458 So. 2d 1191 | Fla. Dist. Ct. App. | 1984
Michael W. KINNEY, Appellant,
v.
STATE of Florida, Appellee.
District Court of Appeal of Florida, Second District.
Jerry Hill, Public Defender, Bartow, and Deborah K. Brueckheimer, Asst. Public Defender, Clearwater, for appellant.
Jim Smith, Atty. Gen., Tallahassee, and Michael J. Kotler, Asst. Atty. Gen., Tampa, for appellee.
LEHAN, Judge.
Defendant was originally convicted and sentenced to 60 years for attempted first degree murder (an enhanced sentence), 50 years for robbery with a weapon, and 10 years for grand theft (an enhanced sentence). The robbery sentence was to run consecutive to the attempted murder sentence, while the grand theft sentence was to be served concurrently with the attempted murder sentence.
On defendant's first appeal this court vacated the two enhanced sentences on the attempted murder and grand theft convictions because neither the judgment nor the sentence indicated that defendant was found to be an habitual felony offender *1192 (the purported basis for the enhanced sentences) and the procedural requisites of section 775.084, Florida Statutes (1981), were not followed. Accordingly, this court, 441 So. 2d 1163, remanded for resentencing.
On remand, the trial court resentenced defendant as it did earlier, except that the 10-year grand theft sentence was to run consecutive to the 50-year robbery sentence instead of concurrently with the attempted murder sentence. The trial court also sentenced defendant as an habitual felony offender on all three charges. Defendant contends in this second appeal that the trial court erred in habitualizing him on all three charges and in sentencing him to consecutive time on the grand theft conviction. We must agree with those contentions and therefore again remand for resentencing.
On the prior remand the trial court had only the attempted murder and grand theft convictions before him for sentencing because this court vacated only those two sentences. We did not vacate the robbery sentence. Thus, the trial court did not have jurisdiction to sentence defendant as an habitual felony offender on the robbery conviction. See State v. Sutton, 371 So. 2d 717 (Fla. 2d DCA 1979). Therefore, we vacate the portion of defendant's robbery sentence which finds him to be an habitual felony offender. The habitualization on the attempted murder and grand theft charges was proper because the procedural requisites of section 775.084 were followed.

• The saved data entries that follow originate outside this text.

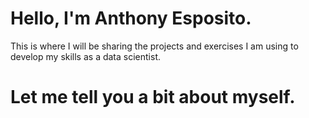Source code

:# Hello, I'm Anthony Esposito.
This is where I will be sharing the projects and exercises I am using to develop my skills as a data scientist.

# Let me tell you a bit about myself.
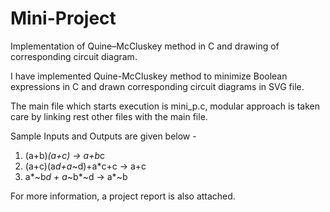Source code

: # Mini-Project

Implementation of Quine–McCluskey method in C and drawing of corresponding circuit diagram.

I have implemented Quine-McCluskey method to minimize Boolean expressions in C and drawn corresponding circuit diagrams in SVG file.

The main file which starts execution is mini_p.c, modular approach is taken care by linking rest other files with the main file.

Sample Inputs and Outputs are given below -

1) (a+b)*(a+c) -> a+b*c
2) (a+c)(a*d+a*~d)+a*c+c -> a+c
3) a*~b*d + a*~b*~d -> a*~b

For more information, a project report is also attached.
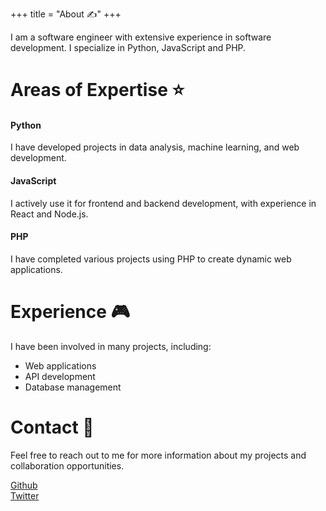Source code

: +++
title = "About ✍️"
+++

I am a software engineer with extensive experience in software development. I specialize in Python, JavaScript and PHP.

# Areas of Expertise ⭐
#### Python
I have developed projects in data analysis, machine learning, and web development.

#### JavaScript
I actively use it for frontend and backend development, with experience in React and Node.js.

#### PHP
I have completed various projects using PHP to create dynamic web applications.

# Experience 🎮
I have been involved in many projects, including:

- Web applications
- API development
- Database management

# Contact 📩
Feel free to reach out to me for more information about my projects and collaboration opportunities.

<a target='_blank' href='https://github.com/uiframer'>Github</a>
<br/>
<a target='_blank' href='https://twitter.com/amertoglu16'>Twitter</a>

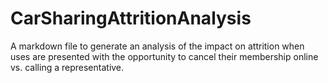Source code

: # CarSharingAttritionAnalysis
A markdown file to generate an analysis of the impact on attrition when uses are presented with the opportunity to cancel their membership online vs. calling a representative.
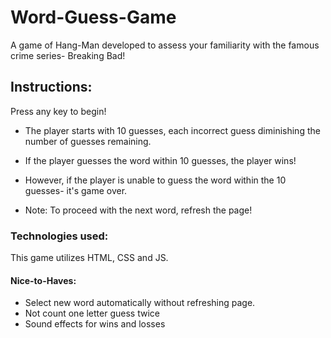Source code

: # Word-Guess-Game

A game of Hang-Man developed to assess your familiarity with the famous crime series- Breaking Bad! 

## Instructions:

Press any key to begin!
* The player starts with 10 guesses, each incorrect guess diminishing the number of guesses remaining. 
* If the player guesses the word within 10 guesses, the player wins!
* However, if the player is unable to guess the word within the 10 guesses- it's game over. 

* Note: To proceed with the next word, refresh the page!

### Technologies used:

This game utilizes HTML, CSS and JS. 

#### Nice-to-Haves:

* Select new word automatically without refreshing page.
* Not count one letter guess twice
* Sound effects for wins and losses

The trial court also erred in sentencing defendant consecutively on the grand theft charge. When a defendant is convicted of several offenses and given concurrent sentences which are then vacated on appeal and remanded for resentencing, the trial court is without authority on remand to make the sentences consecutive without articulation of valid reasons for the change. See Holloway v. State, 360 So. 2d 140 (Fla. 2d DCA 1978); Lyttle v. State, 352 So. 2d 942 (Fla. 2d DCA), cert. denied, 357 So. 2d 186 (Fla. 1977). We note that because the grand theft sentence should be served concurrently with the attempted murder sentence, defendant should have been credited on both sentences for time served. See Martin v. State, 452 So. 2d 938 (Fla. 2d DCA 1984); Bevins v. State, 412 So. 2d 456 (Fla. 2d DCA 1982). See also Jenkins v. Wainwright, 285 So. 2d 5 (Fla. 1973). Contra Green v. State, 450 So. 2d 1275 (Fla. 5th DCA 1984). In Green the Fifth District Court of Appeal took issue with Martin and distinguished Jenkins. However, we believe Martin is consistent with the following rationale of Jenkins:
We agree with the Petitioner's contention. To conclude the sentencing judge only intended to grant Petitioner credit time on the first concurrent sentence and not on the other would necessarily result in Petitioner serving the longer sentence on Count II and in not having the benefit of the credit time granted him by the trial court. To adopt the interpretation of the Respondent would be tantamount to granting the Petitioner credit time and then taking it away, in short a meaningless act, resulting in no credit time whatsoever. We are not persuaded by such an absence of logic.
285 So. 2d 6.
Therefore, we vacate defendant's sentence for grand theft and remand for a corrected sentence so that this sentence will be served concurrently with the attempted murder sentence and defendant will be credited with time served.
Finally, in response to defendant's argument that the court improperly calculated retained-jurisdiction time, we find that the wording of the sentence states that the court retained jurisdiction over one-third of defendant's sentence for attempted murder and robbery, i.e., over one-third of 110 years (60 plus 50). Thus, the retention was proper.
In all other respects we affirm defendant's convictions and sentences.
Accordingly, we affirm in part and vacate and remand in part.
BOARDMAN, A.C.J., and SCHOONOVER, J., concur.